§ EXERCISE DETAILS
The data is to be retyped in full, exactly.

____

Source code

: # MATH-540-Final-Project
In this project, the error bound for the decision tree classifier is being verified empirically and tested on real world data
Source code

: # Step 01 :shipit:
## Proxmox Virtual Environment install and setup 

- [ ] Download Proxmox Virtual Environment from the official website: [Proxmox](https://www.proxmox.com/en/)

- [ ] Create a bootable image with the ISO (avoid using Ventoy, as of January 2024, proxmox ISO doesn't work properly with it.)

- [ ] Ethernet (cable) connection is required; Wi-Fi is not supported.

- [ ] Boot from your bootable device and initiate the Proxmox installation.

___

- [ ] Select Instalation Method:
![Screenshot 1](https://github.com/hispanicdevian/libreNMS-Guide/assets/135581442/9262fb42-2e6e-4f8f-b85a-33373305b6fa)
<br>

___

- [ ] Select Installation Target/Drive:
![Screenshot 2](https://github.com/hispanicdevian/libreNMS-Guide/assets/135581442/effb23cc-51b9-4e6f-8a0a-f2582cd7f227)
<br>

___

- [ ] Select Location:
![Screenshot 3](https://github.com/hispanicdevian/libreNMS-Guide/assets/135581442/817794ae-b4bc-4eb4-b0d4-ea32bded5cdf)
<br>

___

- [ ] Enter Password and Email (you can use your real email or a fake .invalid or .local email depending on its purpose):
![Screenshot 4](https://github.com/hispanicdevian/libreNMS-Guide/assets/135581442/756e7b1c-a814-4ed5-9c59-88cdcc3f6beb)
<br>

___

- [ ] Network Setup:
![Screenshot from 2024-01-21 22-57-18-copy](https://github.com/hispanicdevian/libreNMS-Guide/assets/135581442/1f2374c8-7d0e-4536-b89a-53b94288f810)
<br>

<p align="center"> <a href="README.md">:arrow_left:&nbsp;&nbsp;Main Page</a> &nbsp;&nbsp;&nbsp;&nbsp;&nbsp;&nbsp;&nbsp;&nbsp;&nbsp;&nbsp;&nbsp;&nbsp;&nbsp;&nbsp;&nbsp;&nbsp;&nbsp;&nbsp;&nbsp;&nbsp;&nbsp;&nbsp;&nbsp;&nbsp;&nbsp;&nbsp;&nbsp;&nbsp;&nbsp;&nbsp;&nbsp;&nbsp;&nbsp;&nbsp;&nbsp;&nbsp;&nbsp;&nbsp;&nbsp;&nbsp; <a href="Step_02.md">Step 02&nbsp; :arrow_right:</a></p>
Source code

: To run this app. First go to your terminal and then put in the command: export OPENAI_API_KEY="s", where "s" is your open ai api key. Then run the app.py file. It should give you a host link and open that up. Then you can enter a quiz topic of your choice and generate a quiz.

____

§ ANSWER FOR THE TASK
Source code

: # MATH-540-Final-Project
In this project, the error bound for the decision tree classifier is being verified empirically and tested on real world data
Source code

: # Step 01 :shipit:
## Proxmox Virtual Environment install and setup 

- [ ] Download Proxmox Virtual Environment from the official website: [Proxmox](https://www.proxmox.com/en/)

- [ ] Create a bootable image with the ISO (avoid using Ventoy, as of January 2024, proxmox ISO doesn't work properly with it.)

- [ ] Ethernet (cable) connection is required; Wi-Fi is not supported.

- [ ] Boot from your bootable device and initiate the Proxmox installation.

___

- [ ] Select Instalation Method:
![Screenshot 1](https://github.com/hispanicdevian/libreNMS-Guide/assets/135581442/9262fb42-2e6e-4f8f-b85a-33373305b6fa)
<br>

___

- [ ] Select Installation Target/Drive:
![Screenshot 2](https://github.com/hispanicdevian/libreNMS-Guide/assets/135581442/effb23cc-51b9-4e6f-8a0a-f2582cd7f227)
<br>

___

- [ ] Select Location:
![Screenshot 3](https://github.com/hispanicdevian/libreNMS-Guide/assets/135581442/817794ae-b4bc-4eb4-b0d4-ea32bded5cdf)
<br>

___

- [ ] Enter Password and Email (you can use your real email or a fake .invalid or .local email depending on its purpose):
![Screenshot 4](https://github.com/hispanicdevian/libreNMS-Guide/assets/135581442/756e7b1c-a814-4ed5-9c59-88cdcc3f6beb)
<br>

___

- [ ] Network Setup:
![Screenshot from 2024-01-21 22-57-18-copy](https://github.com/hispanicdevian/libreNMS-Guide/assets/135581442/1f2374c8-7d0e-4536-b89a-53b94288f810)
<br>

<p align="center"> <a href="README.md">:arrow_left:&nbsp;&nbsp;Main Page</a> &nbsp;&nbsp;&nbsp;&nbsp;&nbsp;&nbsp;&nbsp;&nbsp;&nbsp;&nbsp;&nbsp;&nbsp;&nbsp;&nbsp;&nbsp;&nbsp;&nbsp;&nbsp;&nbsp;&nbsp;&nbsp;&nbsp;&nbsp;&nbsp;&nbsp;&nbsp;&nbsp;&nbsp;&nbsp;&nbsp;&nbsp;&nbsp;&nbsp;&nbsp;&nbsp;&nbsp;&nbsp;&nbsp;&nbsp;&nbsp; <a href="Step_02.md">Step 02&nbsp; :arrow_right:</a></p>
Source code

: To run this app. First go to your terminal and then put in the command: export OPENAI_API_KEY="s", where "s" is your open ai api key. Then run the app.py file. It should give you a host link and open that up. Then you can enter a quiz topic of your choice and generate a quiz.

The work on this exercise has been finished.